Simple cases of this include statements like `LOGX=9.227',
without a statement such as `REAL LOGX'.
In this case, `LOGX' is implicitly given INTEGER(KIND=1)
type, with the result of the assignment being that it is given
the value `9'.
More involved cases include a function that is defined starting
with a statement like `DOUBLE PRECISION FUNCTION IPS(...)'.
Any caller of this function that does not also declare `IPS'
as type DOUBLE PRECISION
(or, in GNU Fortran, REAL(KIND=2)
)
is likely to assume it returns
INTEGER
, or some other type, leading to invalid results
or even program crashes.
The `-Wimplicit' option might catch failures to properly specify the types of variables, arrays, and functions in the code.
However, in code that makes heavy use of Fortran's
implicit-typing facility, this option might produce so
many warnings about cases that are working, it would be
hard to find the one or two that represent bugs.
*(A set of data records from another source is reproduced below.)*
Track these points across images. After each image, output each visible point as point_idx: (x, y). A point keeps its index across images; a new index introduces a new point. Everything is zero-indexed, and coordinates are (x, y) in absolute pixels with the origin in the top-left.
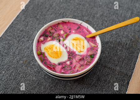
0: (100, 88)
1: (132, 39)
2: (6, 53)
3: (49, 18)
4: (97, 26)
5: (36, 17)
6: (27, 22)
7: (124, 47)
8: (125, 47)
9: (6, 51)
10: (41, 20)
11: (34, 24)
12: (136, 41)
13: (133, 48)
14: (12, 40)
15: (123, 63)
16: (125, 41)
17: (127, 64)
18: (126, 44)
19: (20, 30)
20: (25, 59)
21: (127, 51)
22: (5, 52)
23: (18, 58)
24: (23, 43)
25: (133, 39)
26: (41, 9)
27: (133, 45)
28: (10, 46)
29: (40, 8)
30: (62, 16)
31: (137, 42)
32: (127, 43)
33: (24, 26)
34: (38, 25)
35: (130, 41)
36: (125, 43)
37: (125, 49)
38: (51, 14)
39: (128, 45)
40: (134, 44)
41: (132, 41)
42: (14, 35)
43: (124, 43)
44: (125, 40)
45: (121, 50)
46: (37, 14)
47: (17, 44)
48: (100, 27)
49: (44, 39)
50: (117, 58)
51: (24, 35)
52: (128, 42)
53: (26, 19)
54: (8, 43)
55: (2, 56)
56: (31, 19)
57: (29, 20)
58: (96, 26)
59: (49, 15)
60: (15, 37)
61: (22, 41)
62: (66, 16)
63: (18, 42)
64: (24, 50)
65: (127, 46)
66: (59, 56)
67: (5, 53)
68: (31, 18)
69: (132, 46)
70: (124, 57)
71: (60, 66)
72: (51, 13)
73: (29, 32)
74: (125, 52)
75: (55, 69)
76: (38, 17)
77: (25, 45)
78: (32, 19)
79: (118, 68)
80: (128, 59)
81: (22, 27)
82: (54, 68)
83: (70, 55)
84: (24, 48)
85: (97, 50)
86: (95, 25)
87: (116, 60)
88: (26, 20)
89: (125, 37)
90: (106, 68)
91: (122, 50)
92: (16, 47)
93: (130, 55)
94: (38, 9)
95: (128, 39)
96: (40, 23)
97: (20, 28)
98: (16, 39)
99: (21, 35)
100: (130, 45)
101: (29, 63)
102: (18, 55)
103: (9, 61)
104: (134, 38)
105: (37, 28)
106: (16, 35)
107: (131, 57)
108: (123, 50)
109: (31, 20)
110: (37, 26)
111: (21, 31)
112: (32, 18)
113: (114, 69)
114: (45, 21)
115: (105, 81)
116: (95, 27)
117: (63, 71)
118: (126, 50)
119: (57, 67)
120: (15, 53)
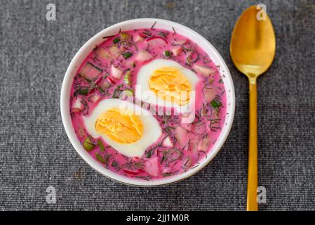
0: (273, 162)
1: (295, 12)
2: (19, 174)
3: (72, 34)
4: (201, 7)
5: (35, 43)
6: (24, 68)
7: (286, 39)
8: (288, 37)
9: (14, 169)
10: (55, 48)
11: (43, 66)
12: (307, 11)
13: (307, 34)
14: (13, 134)
15: (298, 82)
16: (282, 21)
17: (308, 80)
18: (288, 29)
19: (17, 96)
20: (73, 168)
21: (296, 48)
22: (14, 171)
23: (54, 172)
24: (44, 130)
25: (296, 8)
26: (36, 14)
27: (302, 26)
28: (18, 150)
29: (32, 12)
30: (102, 13)
31: (310, 12)
32: (289, 25)
33: (19, 81)
34: (55, 65)
35: (294, 16)
36: (285, 29)
37: (290, 44)
38: (72, 18)
39: (292, 30)
40: (306, 22)
41: (297, 14)
42: (10, 117)
43: (282, 29)
44: (281, 19)
45: (282, 51)
46: (36, 34)
47: (33, 139)
48: (208, 6)
49: (85, 104)
50: (281, 75)
51: (36, 108)
52: (290, 23)
53: (13, 58)
54: (8, 144)
55: (14, 184)
56: (26, 56)
57: (22, 58)
58: (197, 8)
59: (67, 23)
60: (17, 122)
61: (39, 127)
62: (110, 9)
63: (33, 133)
64: (57, 147)
65: (292, 34)
66: (140, 134)
67: (17, 174)
68: (24, 51)
69: (302, 30)
70: (295, 67)
71: (154, 160)
72: (68, 16)
73: (43, 95)
74: (292, 52)
75: (144, 172)
76: (42, 41)
77: (52, 132)
78: (30, 52)
79: (293, 99)
80: (305, 66)
81: (16, 86)
82: (142, 171)
83: (163, 122)
84: (54, 141)
85: (221, 81)
86: (193, 6)
87: (279, 80)
88: (16, 63)
89: (277, 11)
90: (266, 109)
91: (284, 50)
92: (35, 148)
93: (307, 53)
94: (28, 19)
95: (285, 13)
96: (56, 55)
97: (14, 93)
98: (23, 126)
99: (26, 110)
100: (298, 28)
101: (89, 173)
102: (51, 164)
103: (37, 190)
104: (299, 7)
105: (56, 76)
106: (16, 116)
107: (310, 59)
108: (285, 47)
109: (29, 57)
110: (52, 68)
111: (22, 99)
112: (28, 50)
113: (284, 106)
114: (67, 44)
115: (278, 141)
116: (197, 11)
117: (165, 170)
118: (293, 46)
119: (148, 164)
120: (41, 165)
This is why so many experienced Fortran programmers strongly
recommend widespread use of the IMPLICIT NONE
statement,
despite it not being standard FORTRAN 77, to completely turn
off implicit typing.
(g77
supports IMPLICIT NONE
, as do almost all
FORTRAN 77 compilers.)
Note that `-Wimplicit' catches only implicit typing of names. It does not catch implicit typing of expressions such as `X**(2/3)'. Such expressions can be buggy as well--in fact, `X**(2/3)' is equivalent to `X**0', due to the way Fortran expressions are given types and then evaluated. (In this particular case, the programmer probably wanted `X**(2./3.)'.)